The presence of Simon’s bleedings was significantly higher in the complete hanging group according to the results of the current study. Previous studies suggest that the genesis of these bleedings correlates with a higher drop in free suspension and violent rostrocaudal stimulation of the spine [4,5,6, 13, 17, 42,43,44,45]. Centrally located VP was significantly correlated with the presence of SB during autopsy.

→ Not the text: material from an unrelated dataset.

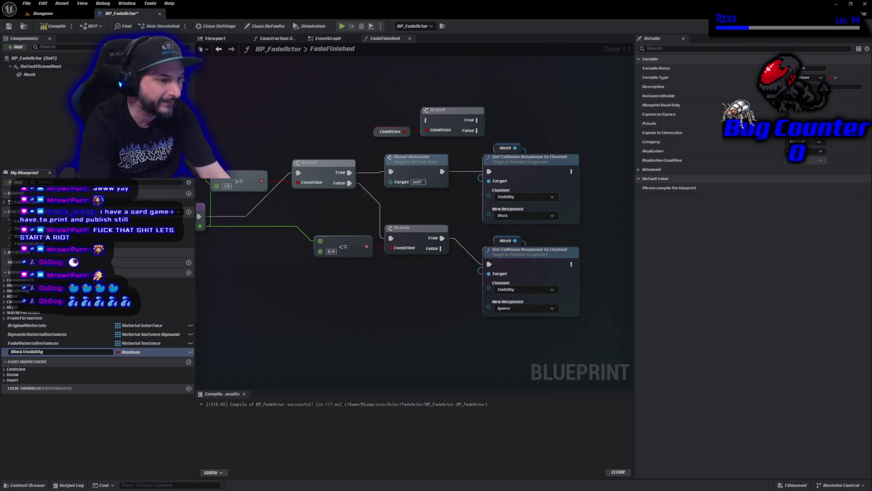
key("Return")
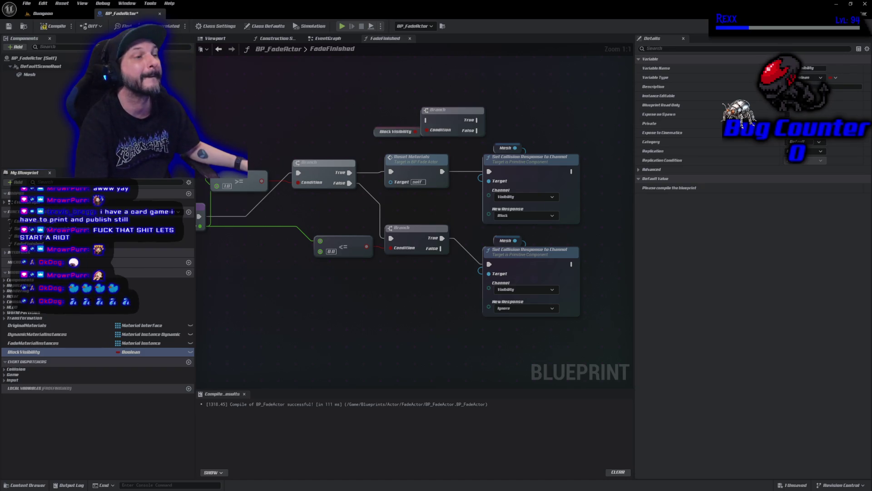
key("F7")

Centrally located VP detected on PMCT is forensically relevant as an indicator for considering hanging as alternative cause of death, rather than proof of hanging. Based on our data, the statistical probability of central VP indicating a possible hanging case increases with decreasing age and with decreasing degree of degenerative changes of the spine. This is relevant in the wider context of identification of subtle markers of possibly homicidal violence, which also has been identified as a relevant issue for forensic research [46].

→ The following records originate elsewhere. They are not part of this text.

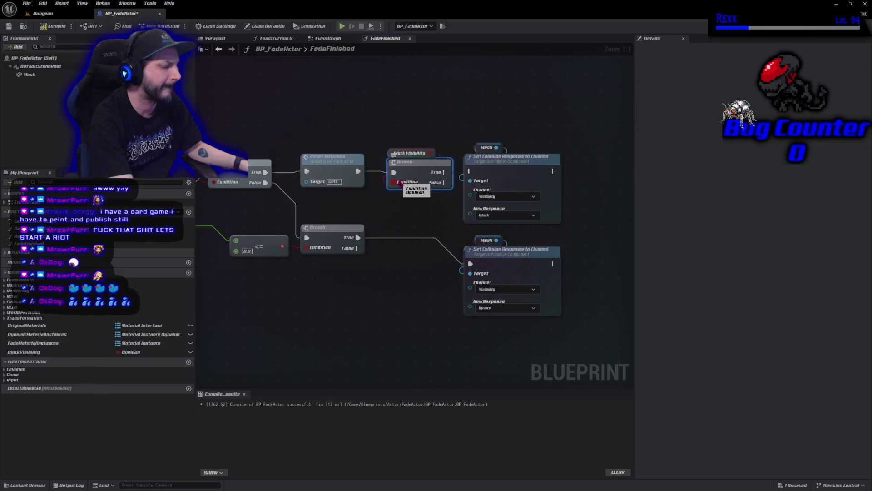
key("Delete")
right_click(390, 154)
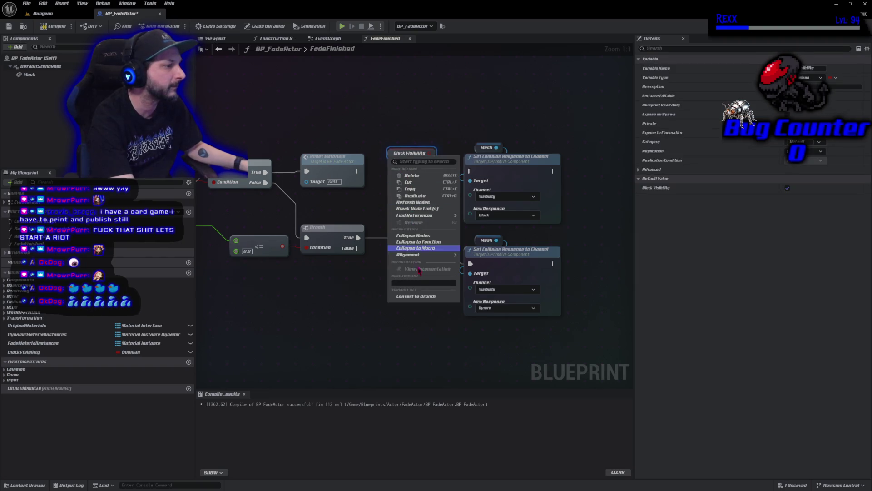
left_click(414, 296)
left_click(359, 178)
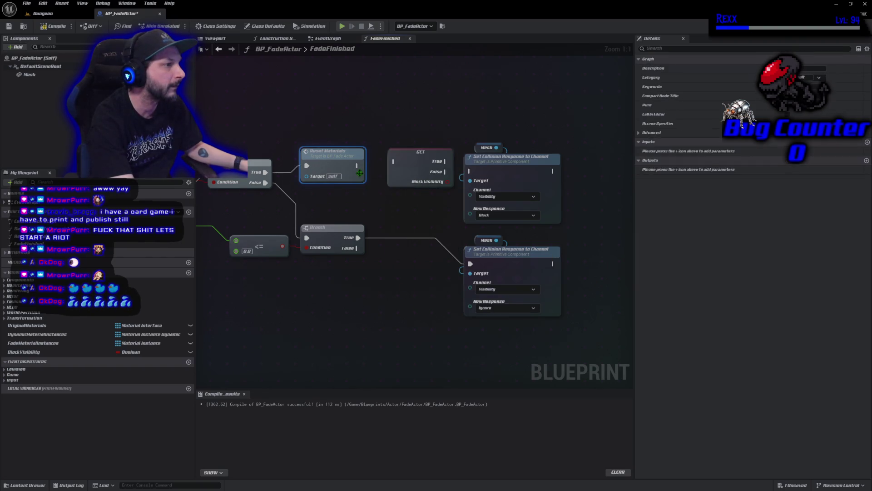
Step: Route Reset Materials through the Block Visibility GET to the top collision node, and paste a second GET before the lower one
mouse_move(358, 171)
left_mouse_down()
mouse_move(394, 168)
mouse_move(393, 178)
left_mouse_up()
left_click_drag(425, 171, 470, 171)
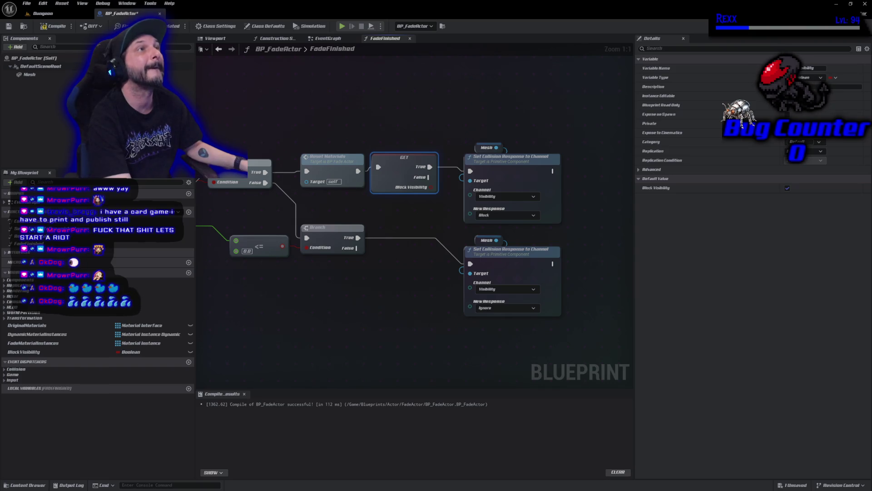
key("ctrl+v")
mouse_move(390, 281)
left_mouse_down()
mouse_move(384, 218)
mouse_move(376, 232)
mouse_move(400, 238)
mouse_move(378, 237)
mouse_move(470, 264)
left_mouse_up()
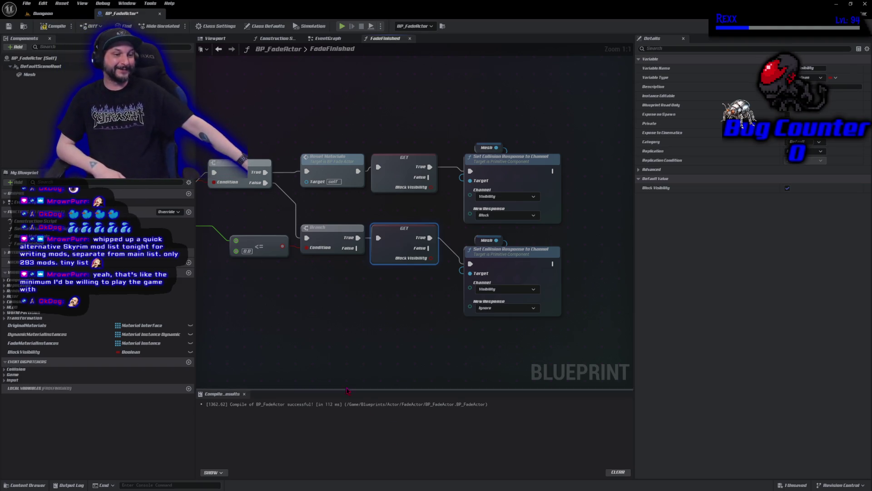
left_click(390, 325)
Step: Compile and save BP_FadeActor with F7 and Ctrl+S, then go back to the Dungeon level
left_click_drag(390, 325, 354, 324)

The current study has limitations. Firstly, the study size is relatively small (n = 36 for both hanging and controls, n = 18 for each age group). Secondly, the time interval needed for VP to be developed and visible on PMCT is not known. Based on our experience, gas accumulations in the soft tissues, particularly smaller amounts, may appear relatively quickly in the postmortem period. Thirdly, as mentioned above, no evaluation of antemortem CT data was conducted for comparison. Fourthly, the current study was focused on the lower parts of the spine (thoracic and lumbar). Thus, neither neck findings (like muscular bleedings of the neck region, clavicles and cervical spine injuries), nor VP prevalence in the cervical spine on PMCT, were assessed. Further research that addresses these limitations may be needed.

Conclusion

Hanging as manner of death (especially free hanging) can play a role in the appearance of intervertebral discs gas accumulations (VP) in postmortem radiological results, especially in young decedents. Simon’s bleedings, according to our results and previous research, are more likely to be evident in cases of complete hanging. However, PMCT as a supplementary tool to conventional autopsy cannot predict the presence of Simon’s bleedings during autopsy.

Key points

1. 1.

   Radiologically detected intervertebral disc vacuum phenomenon (VP) is caused by degenerative changes of the spine and trauma.

2. 2.

   During hanging, particularly complete hanging, great loads and gravitational forces apply along the entire length of the spine.

3. 3.

   A high incidence of centrally located VP within the thoracic and the lumbar discs is related to hanging, especially complete hanging, and the presence of Simon’s bleedings.

4. 4.

   Increasing age and degenerative changes of the spine correlate positively with the genesis of VP.

5. 5.

   Centrally located VP can indicate that great loads may have affected the spine perimortem, especially in younger decedents when Simon’s bleedings are also present.